Along with voluminous correspondence, various writings, audiovisual material, and original artworks, Chopin’s archive houses his extremely hard-to-define, lifelong hoarding art project called Milles Pensées, or “1000 thoughts.” He assembled these reminiscences, thoughts, and creative brainstormings in the form of scribbles, collages, typewriter poems, and ephemera pasted on printer paper, old correspondence, or loose manuscript pages. These 3000 separate pieces were found in two old suitcases, piled in without any detectable order or rationale for their placement. About half are illegible handwritten notes that one can only guess at. In fact, at first swipe it feels nearly impossible to understand any of the Milles Pensées.
The archivists in possession of it before Beinecke describe it as a “Work in progress,” and organized piles by similiarity in physical appearance. Curiously, the rubberbands which maintain each separate pile seem quite old and worn, causing one to wonder how Chopin himself had used the rubberbands. The way he had it originally is unfortunately lost to us now. What at first feels like a monolithic, even frightening peek inside his brain and spirit, raising far more questions than it provides answers–Can it be read or a interpreted as a coherent whole, or is each document a piece unto itself? How can we characterize what was included in the Milles Pensées and what is categorized elsewhere? What role did the suitcases play?
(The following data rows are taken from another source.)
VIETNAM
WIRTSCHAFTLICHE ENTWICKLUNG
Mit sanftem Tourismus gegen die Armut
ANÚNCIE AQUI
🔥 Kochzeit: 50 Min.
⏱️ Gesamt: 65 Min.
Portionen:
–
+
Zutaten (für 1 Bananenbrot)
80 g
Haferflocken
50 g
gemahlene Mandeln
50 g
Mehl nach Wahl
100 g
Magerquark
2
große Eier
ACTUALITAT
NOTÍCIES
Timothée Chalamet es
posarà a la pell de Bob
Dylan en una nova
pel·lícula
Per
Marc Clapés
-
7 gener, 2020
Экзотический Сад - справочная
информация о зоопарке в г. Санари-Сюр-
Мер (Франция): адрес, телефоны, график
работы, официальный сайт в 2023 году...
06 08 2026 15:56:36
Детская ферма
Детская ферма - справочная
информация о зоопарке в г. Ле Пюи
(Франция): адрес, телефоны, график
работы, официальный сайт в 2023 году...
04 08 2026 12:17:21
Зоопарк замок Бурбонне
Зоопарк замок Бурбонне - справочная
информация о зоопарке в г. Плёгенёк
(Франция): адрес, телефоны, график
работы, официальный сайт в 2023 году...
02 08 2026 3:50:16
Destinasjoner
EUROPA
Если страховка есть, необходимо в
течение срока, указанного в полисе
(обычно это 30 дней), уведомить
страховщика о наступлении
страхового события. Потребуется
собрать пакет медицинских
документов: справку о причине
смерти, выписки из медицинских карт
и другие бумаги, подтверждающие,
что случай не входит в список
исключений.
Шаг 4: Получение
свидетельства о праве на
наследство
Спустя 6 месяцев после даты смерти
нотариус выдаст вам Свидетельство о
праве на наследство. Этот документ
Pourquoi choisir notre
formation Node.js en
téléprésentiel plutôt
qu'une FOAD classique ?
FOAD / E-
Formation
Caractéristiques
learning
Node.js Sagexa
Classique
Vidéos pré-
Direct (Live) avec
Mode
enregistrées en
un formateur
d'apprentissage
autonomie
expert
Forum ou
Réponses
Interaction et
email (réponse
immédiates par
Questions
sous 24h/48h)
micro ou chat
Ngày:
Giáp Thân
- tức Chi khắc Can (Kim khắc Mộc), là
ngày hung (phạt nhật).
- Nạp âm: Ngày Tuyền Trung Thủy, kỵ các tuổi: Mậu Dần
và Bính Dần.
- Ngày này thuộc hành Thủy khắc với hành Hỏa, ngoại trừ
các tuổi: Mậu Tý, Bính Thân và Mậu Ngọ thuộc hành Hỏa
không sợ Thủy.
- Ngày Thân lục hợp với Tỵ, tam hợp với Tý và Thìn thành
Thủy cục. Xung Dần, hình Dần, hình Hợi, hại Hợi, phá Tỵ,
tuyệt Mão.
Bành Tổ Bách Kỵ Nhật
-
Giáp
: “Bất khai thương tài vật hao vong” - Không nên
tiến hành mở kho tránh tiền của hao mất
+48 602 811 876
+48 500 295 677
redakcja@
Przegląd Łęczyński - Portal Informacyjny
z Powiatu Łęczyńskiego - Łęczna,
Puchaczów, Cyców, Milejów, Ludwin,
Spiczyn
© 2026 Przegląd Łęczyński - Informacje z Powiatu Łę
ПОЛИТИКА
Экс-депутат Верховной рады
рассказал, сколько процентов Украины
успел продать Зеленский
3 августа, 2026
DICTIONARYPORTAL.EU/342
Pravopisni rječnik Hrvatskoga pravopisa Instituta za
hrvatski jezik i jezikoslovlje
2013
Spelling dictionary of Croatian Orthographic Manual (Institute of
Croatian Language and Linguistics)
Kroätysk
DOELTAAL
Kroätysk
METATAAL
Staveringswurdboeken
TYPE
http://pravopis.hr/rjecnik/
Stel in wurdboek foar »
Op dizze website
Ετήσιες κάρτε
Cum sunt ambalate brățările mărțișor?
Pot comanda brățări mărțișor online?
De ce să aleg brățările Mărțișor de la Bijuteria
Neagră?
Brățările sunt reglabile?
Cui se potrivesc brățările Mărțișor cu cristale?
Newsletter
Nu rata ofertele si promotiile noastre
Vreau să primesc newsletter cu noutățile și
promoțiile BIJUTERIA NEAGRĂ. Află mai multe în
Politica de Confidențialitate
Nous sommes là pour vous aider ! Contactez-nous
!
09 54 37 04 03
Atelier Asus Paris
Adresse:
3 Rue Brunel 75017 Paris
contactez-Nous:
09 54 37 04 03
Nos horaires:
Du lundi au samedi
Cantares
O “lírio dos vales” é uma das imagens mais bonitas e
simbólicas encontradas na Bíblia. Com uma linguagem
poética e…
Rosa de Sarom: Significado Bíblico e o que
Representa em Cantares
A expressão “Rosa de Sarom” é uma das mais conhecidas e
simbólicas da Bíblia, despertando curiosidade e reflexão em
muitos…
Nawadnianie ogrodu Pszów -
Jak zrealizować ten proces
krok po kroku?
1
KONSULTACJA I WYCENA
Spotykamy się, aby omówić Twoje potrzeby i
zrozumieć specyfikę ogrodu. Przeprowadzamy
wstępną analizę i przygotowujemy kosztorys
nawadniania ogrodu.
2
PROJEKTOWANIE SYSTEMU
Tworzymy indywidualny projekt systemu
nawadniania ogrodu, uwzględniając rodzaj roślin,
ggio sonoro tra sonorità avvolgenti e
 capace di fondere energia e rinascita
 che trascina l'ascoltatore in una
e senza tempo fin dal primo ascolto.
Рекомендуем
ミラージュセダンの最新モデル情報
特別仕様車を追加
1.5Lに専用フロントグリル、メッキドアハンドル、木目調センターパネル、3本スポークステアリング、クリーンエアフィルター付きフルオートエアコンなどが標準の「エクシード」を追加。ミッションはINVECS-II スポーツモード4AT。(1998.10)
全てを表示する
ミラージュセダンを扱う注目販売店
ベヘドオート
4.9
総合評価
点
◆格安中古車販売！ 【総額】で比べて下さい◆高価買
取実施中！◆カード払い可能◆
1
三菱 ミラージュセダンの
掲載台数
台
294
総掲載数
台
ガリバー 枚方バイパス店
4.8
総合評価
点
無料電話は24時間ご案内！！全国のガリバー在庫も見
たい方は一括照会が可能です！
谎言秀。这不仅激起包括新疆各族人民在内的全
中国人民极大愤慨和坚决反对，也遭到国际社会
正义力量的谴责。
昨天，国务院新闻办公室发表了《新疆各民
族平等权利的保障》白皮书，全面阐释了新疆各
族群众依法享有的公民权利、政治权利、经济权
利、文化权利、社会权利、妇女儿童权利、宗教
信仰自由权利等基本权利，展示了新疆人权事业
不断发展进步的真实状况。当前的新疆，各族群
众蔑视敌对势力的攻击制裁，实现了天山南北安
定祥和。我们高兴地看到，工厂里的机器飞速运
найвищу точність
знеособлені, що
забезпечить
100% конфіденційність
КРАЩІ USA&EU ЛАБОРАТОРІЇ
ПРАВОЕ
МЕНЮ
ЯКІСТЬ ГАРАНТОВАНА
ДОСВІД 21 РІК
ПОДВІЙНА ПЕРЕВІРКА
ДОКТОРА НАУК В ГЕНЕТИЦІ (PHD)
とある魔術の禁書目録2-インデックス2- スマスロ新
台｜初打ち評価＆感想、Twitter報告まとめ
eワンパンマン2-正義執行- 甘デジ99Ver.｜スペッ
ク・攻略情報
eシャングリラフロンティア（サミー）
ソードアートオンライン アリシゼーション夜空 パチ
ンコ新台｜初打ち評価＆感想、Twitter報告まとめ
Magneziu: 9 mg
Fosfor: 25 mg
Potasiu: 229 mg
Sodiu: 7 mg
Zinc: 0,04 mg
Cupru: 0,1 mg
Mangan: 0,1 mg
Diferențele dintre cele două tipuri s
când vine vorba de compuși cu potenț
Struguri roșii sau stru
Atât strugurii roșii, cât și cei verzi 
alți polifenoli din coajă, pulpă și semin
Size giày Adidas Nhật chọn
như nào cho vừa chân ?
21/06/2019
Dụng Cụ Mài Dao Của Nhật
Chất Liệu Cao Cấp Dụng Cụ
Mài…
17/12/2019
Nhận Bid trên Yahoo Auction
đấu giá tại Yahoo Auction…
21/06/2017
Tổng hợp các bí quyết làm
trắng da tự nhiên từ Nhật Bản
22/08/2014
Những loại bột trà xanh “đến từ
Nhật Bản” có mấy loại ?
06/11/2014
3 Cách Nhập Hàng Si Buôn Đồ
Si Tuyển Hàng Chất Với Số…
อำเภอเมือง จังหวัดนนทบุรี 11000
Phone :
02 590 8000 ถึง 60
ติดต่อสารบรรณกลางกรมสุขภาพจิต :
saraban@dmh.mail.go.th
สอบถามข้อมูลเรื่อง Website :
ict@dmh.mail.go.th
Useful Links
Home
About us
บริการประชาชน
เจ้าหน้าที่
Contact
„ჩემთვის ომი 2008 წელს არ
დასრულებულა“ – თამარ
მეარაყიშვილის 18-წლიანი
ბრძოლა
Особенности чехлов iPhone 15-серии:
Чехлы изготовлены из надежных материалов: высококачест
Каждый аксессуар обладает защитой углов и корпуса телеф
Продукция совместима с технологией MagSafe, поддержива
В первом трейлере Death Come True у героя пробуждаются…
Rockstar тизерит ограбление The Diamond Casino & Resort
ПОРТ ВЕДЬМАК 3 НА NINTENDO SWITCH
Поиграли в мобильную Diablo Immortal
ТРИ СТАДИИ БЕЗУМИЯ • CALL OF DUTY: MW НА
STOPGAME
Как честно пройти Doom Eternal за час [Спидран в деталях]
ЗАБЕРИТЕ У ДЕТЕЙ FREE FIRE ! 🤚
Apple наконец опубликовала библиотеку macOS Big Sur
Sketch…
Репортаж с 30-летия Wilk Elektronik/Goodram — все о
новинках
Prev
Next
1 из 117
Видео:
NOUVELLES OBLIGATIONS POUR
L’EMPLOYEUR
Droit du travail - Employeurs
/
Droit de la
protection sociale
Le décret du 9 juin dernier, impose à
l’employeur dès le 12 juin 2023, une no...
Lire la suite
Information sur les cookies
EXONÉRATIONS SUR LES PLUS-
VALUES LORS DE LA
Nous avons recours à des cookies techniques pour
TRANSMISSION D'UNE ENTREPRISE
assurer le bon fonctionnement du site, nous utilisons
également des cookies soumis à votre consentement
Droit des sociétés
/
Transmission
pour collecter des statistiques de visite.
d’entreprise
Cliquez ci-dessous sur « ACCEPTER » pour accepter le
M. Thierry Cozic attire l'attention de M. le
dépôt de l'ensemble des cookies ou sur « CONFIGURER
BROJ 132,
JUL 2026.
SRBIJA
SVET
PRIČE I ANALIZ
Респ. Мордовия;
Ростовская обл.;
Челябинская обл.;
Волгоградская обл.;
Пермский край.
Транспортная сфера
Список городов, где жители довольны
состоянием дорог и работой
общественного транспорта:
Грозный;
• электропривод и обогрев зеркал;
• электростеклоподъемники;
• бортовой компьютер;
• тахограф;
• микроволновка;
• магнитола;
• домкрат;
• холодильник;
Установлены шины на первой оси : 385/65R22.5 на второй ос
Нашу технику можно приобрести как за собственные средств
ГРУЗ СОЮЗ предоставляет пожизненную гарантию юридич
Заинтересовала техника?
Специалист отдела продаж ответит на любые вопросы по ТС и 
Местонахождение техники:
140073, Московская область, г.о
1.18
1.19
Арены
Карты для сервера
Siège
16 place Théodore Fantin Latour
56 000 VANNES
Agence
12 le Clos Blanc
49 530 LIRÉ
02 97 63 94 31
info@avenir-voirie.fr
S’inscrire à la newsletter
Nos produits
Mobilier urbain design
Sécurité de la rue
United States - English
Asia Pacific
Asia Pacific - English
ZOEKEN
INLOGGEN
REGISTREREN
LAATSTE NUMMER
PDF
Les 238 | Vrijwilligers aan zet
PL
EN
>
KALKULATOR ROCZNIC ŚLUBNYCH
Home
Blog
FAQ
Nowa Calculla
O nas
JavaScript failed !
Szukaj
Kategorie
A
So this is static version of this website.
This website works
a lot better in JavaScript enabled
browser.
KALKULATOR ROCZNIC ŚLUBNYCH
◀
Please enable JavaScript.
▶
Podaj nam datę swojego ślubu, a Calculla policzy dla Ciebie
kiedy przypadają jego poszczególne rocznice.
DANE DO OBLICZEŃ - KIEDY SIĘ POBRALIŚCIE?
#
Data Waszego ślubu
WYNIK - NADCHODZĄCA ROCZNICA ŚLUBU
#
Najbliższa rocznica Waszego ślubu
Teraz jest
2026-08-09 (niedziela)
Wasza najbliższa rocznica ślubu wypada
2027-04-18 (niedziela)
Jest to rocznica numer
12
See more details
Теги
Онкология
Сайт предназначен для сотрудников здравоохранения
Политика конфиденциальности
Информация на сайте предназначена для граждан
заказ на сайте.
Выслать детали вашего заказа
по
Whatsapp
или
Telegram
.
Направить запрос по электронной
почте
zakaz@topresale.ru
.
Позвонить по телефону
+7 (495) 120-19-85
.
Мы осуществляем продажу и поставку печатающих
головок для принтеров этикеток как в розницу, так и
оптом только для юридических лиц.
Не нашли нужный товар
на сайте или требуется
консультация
Was it meant to be an installation piece?–the Milles Pensées nonetheless becomes completely engrossing and quite fun.
In shifting between morbidly religious and downright playful, a complex portrait of Chopin emerges: there are constant allusions to his experience in the war, his relationship to art, creation, and death, as well as very honest discussions of fellow artists, friends, and foes. Undoubtedly though, the form of the project provides an unmistakable idea of the man himself. One can just see him sitting up at night, chain-smoking with a bottomless cup of coffee, absorbed by this obsessive, deeply personal impulse. Such a unique set of objects–uniquely insightful and uniquely powerful–proves invaluable to the study of Chopin. And this is the very first time it will become available for study.